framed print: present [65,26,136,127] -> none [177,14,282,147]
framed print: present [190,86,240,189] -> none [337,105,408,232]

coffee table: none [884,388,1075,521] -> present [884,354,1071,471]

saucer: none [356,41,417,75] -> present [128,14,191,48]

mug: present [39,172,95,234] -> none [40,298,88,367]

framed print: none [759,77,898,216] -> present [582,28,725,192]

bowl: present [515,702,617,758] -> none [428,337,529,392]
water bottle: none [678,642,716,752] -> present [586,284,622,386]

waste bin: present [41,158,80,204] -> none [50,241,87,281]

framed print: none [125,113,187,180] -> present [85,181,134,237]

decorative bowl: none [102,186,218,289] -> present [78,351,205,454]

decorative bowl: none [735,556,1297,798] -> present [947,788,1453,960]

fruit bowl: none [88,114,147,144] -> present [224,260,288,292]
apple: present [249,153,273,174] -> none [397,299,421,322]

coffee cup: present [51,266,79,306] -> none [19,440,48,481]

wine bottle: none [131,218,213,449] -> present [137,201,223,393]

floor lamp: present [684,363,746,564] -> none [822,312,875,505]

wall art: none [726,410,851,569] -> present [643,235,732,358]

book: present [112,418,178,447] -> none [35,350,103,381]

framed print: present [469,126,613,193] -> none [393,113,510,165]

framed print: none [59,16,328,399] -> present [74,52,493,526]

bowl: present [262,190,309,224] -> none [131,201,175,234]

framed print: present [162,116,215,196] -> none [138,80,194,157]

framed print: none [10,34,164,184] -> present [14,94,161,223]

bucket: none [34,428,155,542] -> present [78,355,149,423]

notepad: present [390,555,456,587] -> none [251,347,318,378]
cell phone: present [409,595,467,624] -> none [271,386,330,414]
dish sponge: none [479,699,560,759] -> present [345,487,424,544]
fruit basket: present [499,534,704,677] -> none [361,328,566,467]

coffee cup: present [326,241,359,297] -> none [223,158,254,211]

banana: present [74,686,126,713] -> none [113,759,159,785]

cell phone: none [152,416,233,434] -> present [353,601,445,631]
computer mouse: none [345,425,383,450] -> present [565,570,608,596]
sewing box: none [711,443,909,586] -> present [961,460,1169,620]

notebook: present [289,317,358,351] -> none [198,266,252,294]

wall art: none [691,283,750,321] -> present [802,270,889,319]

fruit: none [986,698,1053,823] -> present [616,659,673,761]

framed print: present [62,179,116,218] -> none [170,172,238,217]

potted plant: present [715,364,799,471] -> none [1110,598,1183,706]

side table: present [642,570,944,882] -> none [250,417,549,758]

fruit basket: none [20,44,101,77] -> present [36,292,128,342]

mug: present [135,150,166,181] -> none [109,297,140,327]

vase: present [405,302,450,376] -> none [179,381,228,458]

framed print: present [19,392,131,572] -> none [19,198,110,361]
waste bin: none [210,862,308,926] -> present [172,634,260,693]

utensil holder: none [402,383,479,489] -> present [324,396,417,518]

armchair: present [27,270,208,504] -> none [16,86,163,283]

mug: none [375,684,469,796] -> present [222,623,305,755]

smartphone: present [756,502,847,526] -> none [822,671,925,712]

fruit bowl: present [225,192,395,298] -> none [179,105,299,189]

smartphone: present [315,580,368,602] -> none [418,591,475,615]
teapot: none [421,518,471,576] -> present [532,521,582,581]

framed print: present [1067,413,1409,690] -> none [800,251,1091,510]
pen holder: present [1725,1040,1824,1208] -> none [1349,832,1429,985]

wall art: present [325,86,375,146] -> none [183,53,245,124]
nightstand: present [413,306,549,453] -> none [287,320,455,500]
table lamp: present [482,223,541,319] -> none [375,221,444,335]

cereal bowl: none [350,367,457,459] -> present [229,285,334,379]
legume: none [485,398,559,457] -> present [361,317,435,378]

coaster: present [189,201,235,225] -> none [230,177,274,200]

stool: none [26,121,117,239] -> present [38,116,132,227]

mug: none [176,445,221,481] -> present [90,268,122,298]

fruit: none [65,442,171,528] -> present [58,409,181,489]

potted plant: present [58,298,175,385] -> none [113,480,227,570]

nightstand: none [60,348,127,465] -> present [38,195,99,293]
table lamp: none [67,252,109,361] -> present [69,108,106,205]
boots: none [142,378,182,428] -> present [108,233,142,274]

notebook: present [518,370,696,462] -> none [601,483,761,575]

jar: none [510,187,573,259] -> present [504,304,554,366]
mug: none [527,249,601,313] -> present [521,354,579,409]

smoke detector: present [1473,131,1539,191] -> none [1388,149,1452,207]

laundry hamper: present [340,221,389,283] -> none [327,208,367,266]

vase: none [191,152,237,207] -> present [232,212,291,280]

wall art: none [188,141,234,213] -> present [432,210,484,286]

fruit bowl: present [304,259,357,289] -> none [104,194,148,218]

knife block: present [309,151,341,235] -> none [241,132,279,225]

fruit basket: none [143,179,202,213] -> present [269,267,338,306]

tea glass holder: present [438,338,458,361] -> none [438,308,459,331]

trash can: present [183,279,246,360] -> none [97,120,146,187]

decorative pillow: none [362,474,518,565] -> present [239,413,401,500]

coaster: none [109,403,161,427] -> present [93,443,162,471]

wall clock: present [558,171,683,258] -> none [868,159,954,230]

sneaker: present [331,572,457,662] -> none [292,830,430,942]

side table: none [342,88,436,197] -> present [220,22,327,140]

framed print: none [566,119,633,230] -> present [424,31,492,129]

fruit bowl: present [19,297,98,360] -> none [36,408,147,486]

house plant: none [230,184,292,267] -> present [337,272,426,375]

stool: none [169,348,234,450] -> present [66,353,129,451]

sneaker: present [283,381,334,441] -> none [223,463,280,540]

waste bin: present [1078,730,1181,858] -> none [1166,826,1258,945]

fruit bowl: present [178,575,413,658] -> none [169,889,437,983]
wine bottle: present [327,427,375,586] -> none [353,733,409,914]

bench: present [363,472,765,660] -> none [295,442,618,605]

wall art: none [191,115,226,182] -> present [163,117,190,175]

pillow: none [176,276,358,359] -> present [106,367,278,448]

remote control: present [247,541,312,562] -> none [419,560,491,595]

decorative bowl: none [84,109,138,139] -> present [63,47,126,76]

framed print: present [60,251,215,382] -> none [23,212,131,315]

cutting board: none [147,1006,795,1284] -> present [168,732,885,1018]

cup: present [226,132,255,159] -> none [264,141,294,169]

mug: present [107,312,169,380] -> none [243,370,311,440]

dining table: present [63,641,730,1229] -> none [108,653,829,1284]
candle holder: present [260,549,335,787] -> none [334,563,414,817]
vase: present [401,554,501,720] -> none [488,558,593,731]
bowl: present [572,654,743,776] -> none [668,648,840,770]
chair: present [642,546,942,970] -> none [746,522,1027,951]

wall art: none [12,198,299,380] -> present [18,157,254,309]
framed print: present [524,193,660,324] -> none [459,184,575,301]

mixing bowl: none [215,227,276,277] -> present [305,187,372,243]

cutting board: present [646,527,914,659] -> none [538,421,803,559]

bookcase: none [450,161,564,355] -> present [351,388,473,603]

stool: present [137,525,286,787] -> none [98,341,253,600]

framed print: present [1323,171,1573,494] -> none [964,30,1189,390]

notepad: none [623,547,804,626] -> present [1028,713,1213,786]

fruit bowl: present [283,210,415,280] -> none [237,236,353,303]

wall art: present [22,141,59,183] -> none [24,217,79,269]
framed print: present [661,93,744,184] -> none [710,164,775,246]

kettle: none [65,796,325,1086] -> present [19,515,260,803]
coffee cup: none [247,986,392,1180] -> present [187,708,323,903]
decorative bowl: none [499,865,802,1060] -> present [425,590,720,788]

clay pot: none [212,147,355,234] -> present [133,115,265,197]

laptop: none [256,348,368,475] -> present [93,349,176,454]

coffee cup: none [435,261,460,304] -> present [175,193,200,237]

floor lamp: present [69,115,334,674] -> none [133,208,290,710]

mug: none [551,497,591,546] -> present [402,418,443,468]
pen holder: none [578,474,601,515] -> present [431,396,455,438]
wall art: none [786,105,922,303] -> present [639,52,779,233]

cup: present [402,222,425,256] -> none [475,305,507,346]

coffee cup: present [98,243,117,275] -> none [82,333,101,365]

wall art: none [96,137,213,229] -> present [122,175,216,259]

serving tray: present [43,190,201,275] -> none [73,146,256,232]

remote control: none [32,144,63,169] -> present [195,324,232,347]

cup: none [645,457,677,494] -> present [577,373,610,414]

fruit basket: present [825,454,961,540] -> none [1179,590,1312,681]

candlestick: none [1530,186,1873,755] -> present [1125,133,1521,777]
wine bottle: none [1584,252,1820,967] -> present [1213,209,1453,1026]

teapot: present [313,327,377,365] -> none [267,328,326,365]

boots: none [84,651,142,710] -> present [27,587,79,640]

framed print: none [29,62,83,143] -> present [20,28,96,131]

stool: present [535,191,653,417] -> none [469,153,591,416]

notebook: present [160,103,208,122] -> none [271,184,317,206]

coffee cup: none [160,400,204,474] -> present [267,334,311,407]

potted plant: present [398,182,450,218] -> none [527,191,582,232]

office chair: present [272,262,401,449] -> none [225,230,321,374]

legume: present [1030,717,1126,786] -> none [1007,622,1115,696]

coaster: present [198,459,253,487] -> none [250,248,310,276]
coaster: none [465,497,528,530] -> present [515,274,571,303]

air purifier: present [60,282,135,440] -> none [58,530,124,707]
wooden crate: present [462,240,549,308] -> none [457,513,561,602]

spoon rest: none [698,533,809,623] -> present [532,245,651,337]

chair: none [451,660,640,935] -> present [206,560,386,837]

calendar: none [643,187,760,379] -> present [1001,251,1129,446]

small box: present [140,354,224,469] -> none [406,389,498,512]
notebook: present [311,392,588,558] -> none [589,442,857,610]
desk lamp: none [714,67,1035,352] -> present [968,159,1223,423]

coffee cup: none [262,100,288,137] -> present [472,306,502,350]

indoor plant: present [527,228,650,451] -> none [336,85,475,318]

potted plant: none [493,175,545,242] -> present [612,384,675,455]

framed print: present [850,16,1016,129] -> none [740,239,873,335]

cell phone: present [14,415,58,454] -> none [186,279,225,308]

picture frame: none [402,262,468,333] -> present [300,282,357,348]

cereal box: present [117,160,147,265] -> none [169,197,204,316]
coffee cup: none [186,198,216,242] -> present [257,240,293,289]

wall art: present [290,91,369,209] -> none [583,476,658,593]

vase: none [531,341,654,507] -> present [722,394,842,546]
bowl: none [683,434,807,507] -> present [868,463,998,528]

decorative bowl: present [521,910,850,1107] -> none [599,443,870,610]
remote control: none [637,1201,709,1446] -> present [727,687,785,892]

= = = = = = =

#### [Task prompt]
Among the entries above, find the line with "clay pot: none" and the line with "notebook: present [160,103,208,122]"; give again exactly these two lines and all lines between them.

#### [Exercise response]
clay pot: none [212,147,355,234] -> present [133,115,265,197]

laptop: none [256,348,368,475] -> present [93,349,176,454]

coffee cup: none [435,261,460,304] -> present [175,193,200,237]

floor lamp: present [69,115,334,674] -> none [133,208,290,710]

mug: none [551,497,591,546] -> present [402,418,443,468]
pen holder: none [578,474,601,515] -> present [431,396,455,438]
wall art: none [786,105,922,303] -> present [639,52,779,233]

cup: present [402,222,425,256] -> none [475,305,507,346]

coffee cup: present [98,243,117,275] -> none [82,333,101,365]

wall art: none [96,137,213,229] -> present [122,175,216,259]

serving tray: present [43,190,201,275] -> none [73,146,256,232]

remote control: none [32,144,63,169] -> present [195,324,232,347]

cup: none [645,457,677,494] -> present [577,373,610,414]

fruit basket: present [825,454,961,540] -> none [1179,590,1312,681]

candlestick: none [1530,186,1873,755] -> present [1125,133,1521,777]
wine bottle: none [1584,252,1820,967] -> present [1213,209,1453,1026]

teapot: present [313,327,377,365] -> none [267,328,326,365]

boots: none [84,651,142,710] -> present [27,587,79,640]

framed print: none [29,62,83,143] -> present [20,28,96,131]

stool: present [535,191,653,417] -> none [469,153,591,416]

notebook: present [160,103,208,122] -> none [271,184,317,206]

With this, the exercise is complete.